─── Extrait

66(1) La présente loi lie Sa Majesté du chef du Canada sauf en ce qui concerne les gouvernements du territoire du Yukon et des Territoires du Nord-Ouest.

L'article (2) énonce l'objet de la Loi :

La présente loi a pour objet de compléter la législation canadienne en donnant effet, dans le champ de compétence du Parlement du Canada, au principe suivant : le droit de tous les individus, dans la mesure compatible avec leurs devoirs et obligations au sein de la société, à l'égalité des chances d'épanouissement, indépendamment des considérations fondées sur la race, l'origine nationale ou ethnique, la couleur, la religion, l'âge, le sexe, l'état matrimonial, la situation de famille, l'état de personne graciée ou la déficience. La loi ne définit pas l'expression situation de famille.

──────
─── Informations fournies

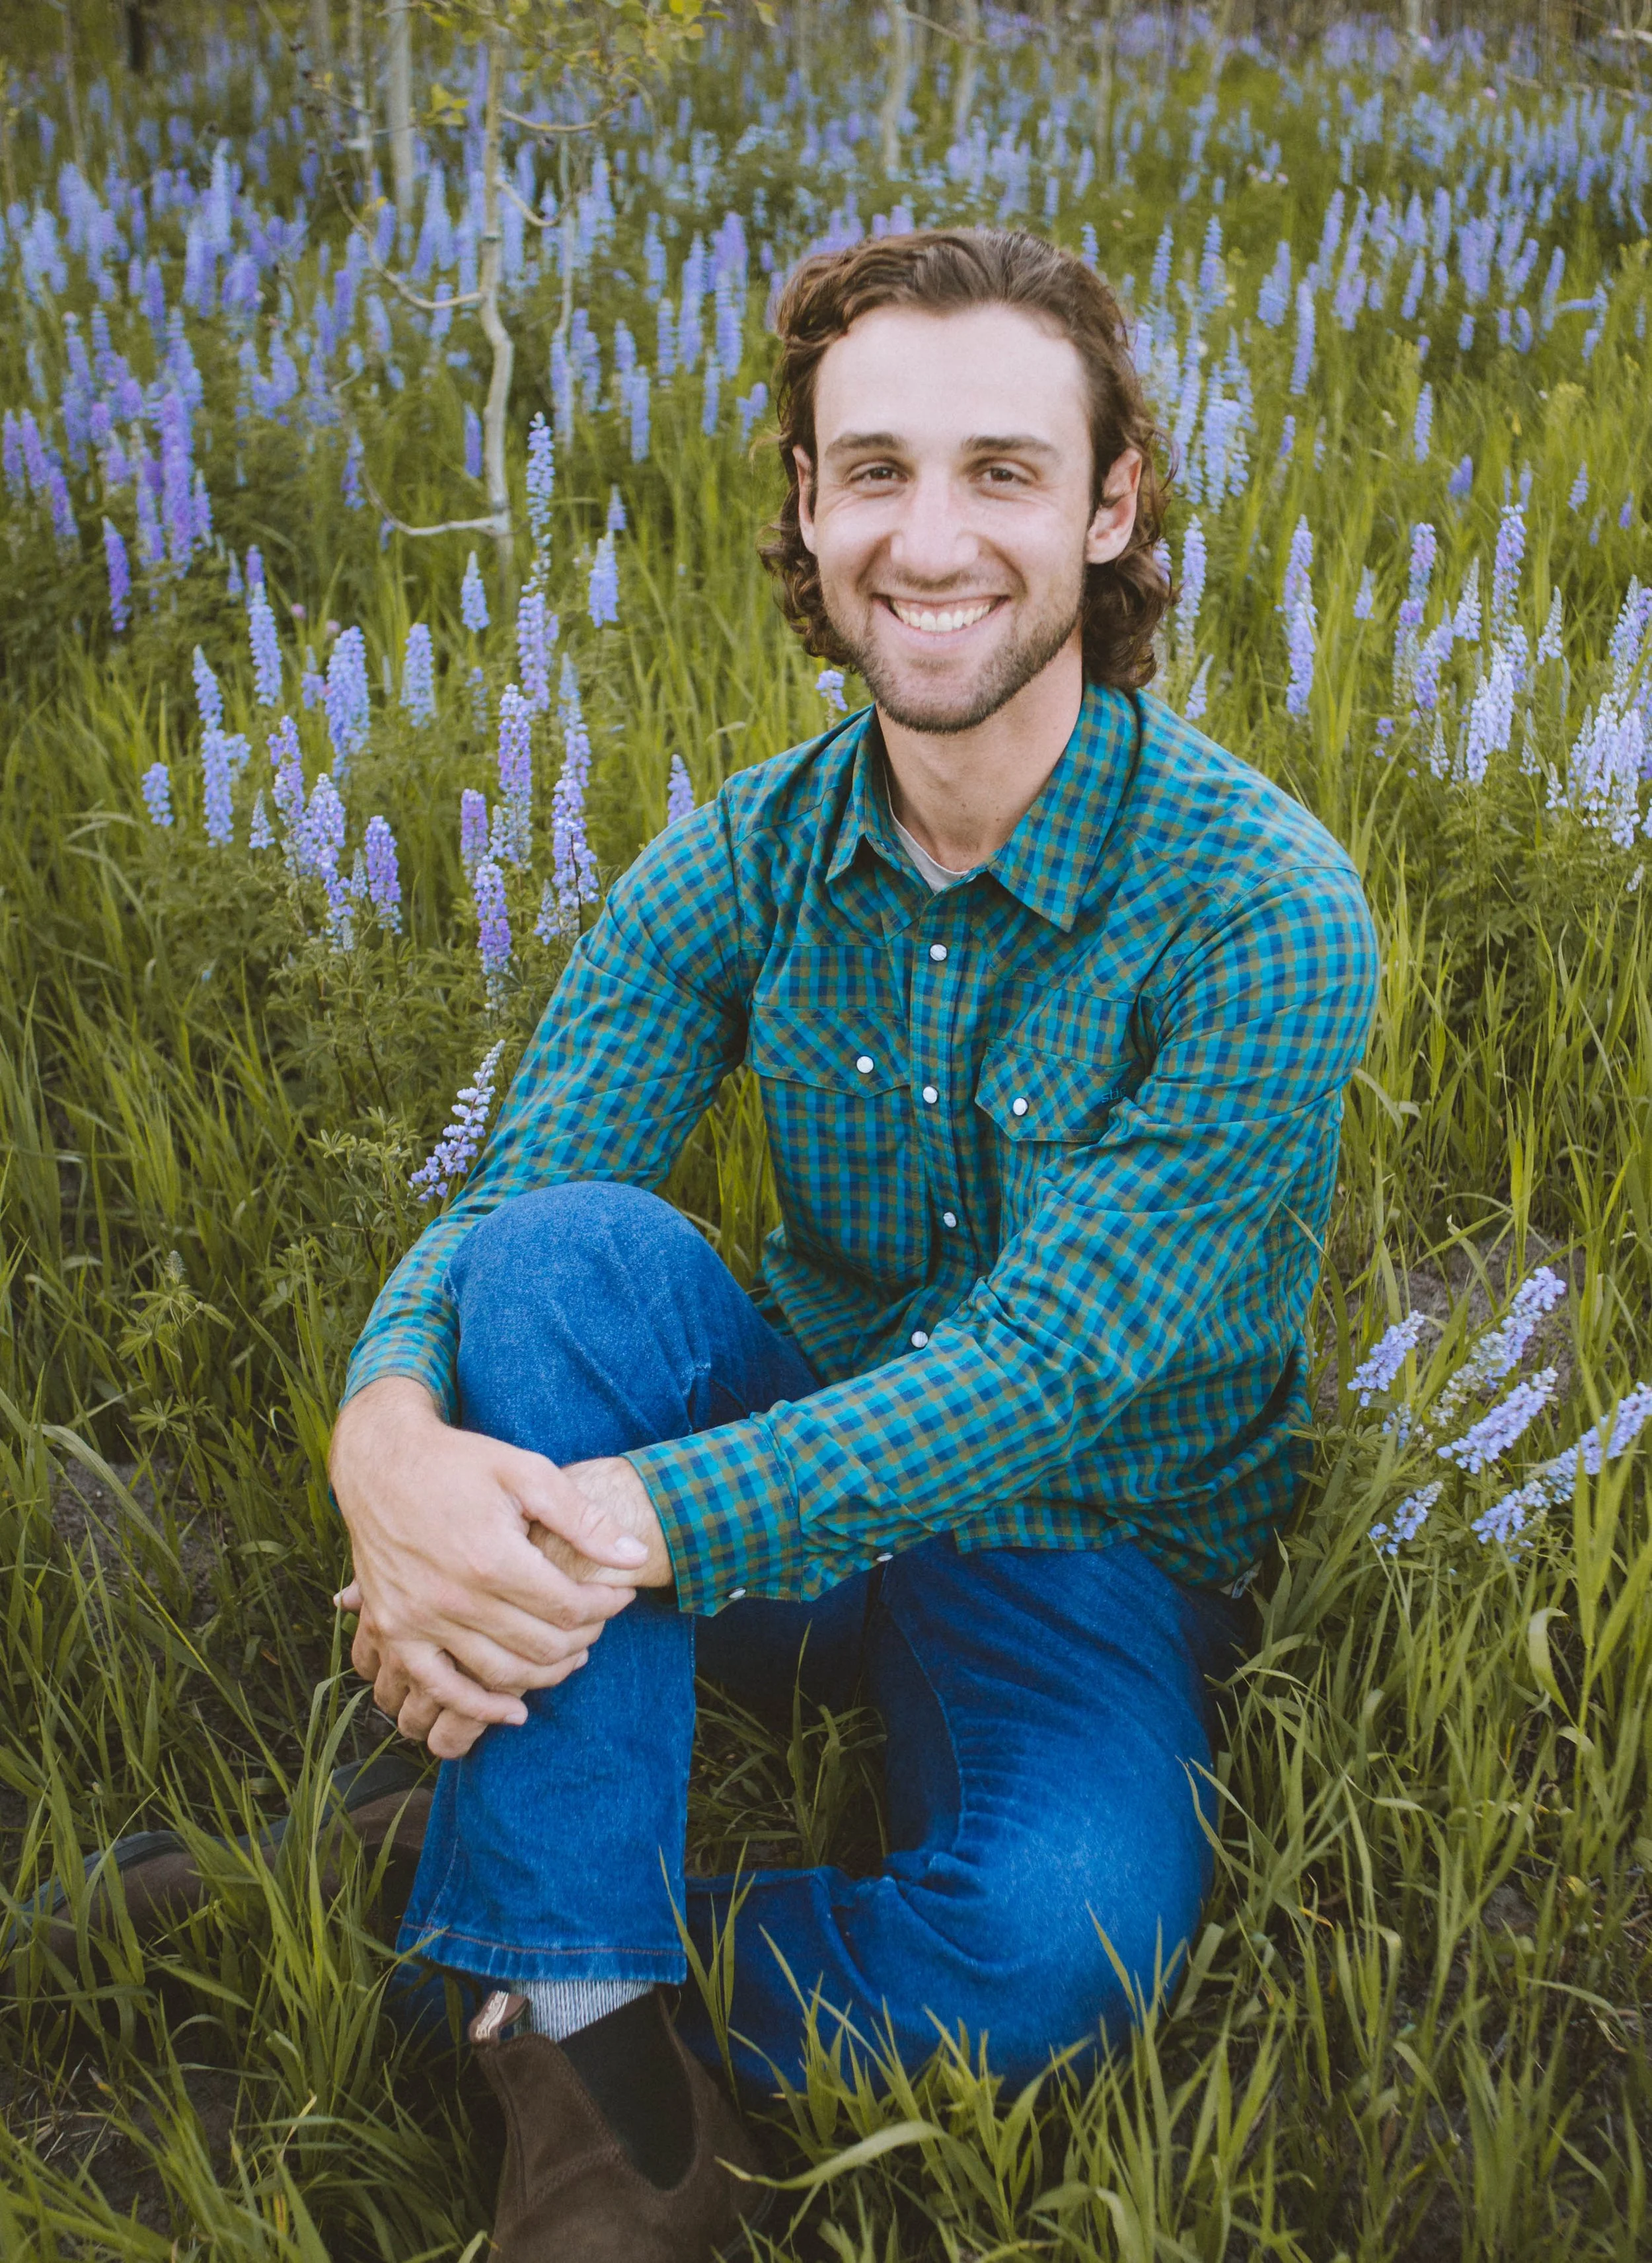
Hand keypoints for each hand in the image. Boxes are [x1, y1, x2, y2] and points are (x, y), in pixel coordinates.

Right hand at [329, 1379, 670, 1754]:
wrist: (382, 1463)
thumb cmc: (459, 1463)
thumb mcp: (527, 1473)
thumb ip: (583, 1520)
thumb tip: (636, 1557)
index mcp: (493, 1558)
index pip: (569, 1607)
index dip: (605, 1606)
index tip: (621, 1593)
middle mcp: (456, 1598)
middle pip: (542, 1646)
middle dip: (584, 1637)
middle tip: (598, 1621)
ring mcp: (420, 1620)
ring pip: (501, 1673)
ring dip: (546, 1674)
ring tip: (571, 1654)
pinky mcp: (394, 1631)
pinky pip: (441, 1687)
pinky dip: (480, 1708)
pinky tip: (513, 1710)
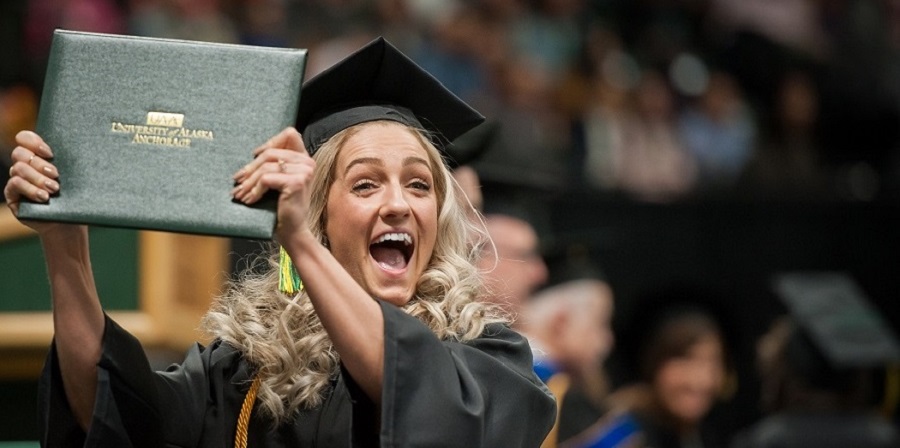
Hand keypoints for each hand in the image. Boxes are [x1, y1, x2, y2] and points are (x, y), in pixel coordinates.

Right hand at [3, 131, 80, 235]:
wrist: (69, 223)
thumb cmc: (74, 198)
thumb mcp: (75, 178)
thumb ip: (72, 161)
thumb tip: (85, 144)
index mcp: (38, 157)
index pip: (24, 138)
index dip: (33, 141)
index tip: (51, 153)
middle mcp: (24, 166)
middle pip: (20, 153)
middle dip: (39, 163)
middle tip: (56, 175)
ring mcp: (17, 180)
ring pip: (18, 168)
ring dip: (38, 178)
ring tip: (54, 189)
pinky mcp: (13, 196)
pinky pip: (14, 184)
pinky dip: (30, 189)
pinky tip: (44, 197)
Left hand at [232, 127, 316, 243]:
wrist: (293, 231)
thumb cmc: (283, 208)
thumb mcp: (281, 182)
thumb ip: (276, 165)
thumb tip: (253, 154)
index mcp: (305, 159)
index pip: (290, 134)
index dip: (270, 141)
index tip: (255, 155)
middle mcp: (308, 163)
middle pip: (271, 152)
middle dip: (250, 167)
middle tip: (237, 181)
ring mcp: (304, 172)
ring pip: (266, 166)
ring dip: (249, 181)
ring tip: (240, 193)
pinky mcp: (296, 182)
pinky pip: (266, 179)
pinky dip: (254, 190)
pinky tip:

──────

• **Travail demandé**: Prolongez l'extrait sur l'objet de la loi en reprenant juste après sa dernière phrase.

• **Résultat obtenu**:
Toutefois, l'affaire Schapp c. Canada (Ministère de la Défense nationale), (1988) C.H.R.R. D/4890, contient un examen exhaustif de la signification de ces mots. Le Tribunal conclut, à la page D/4910 :

Par ailleurs, la signification naturelle et ordinaire de l'expression situation de famille devrait, je pense, englober la relation qui découle des liens du mariage, de la consanguinité, de l'adoption légale, y compris, pour reprendre les termes du Pr. Tarnopolsky, les relations ancestrales, qu'elles soient légitimes, illégitimes ou d'adoption, ainsi que les relations entre époux, frères et soeurs, beaux-frères et belles-soeurs, oncles ou tantes et neveux ou nièces, cousins, etc.

Dans l'opinion du Tribunal, l'expression situation de famille comprend la relation parent-enfant.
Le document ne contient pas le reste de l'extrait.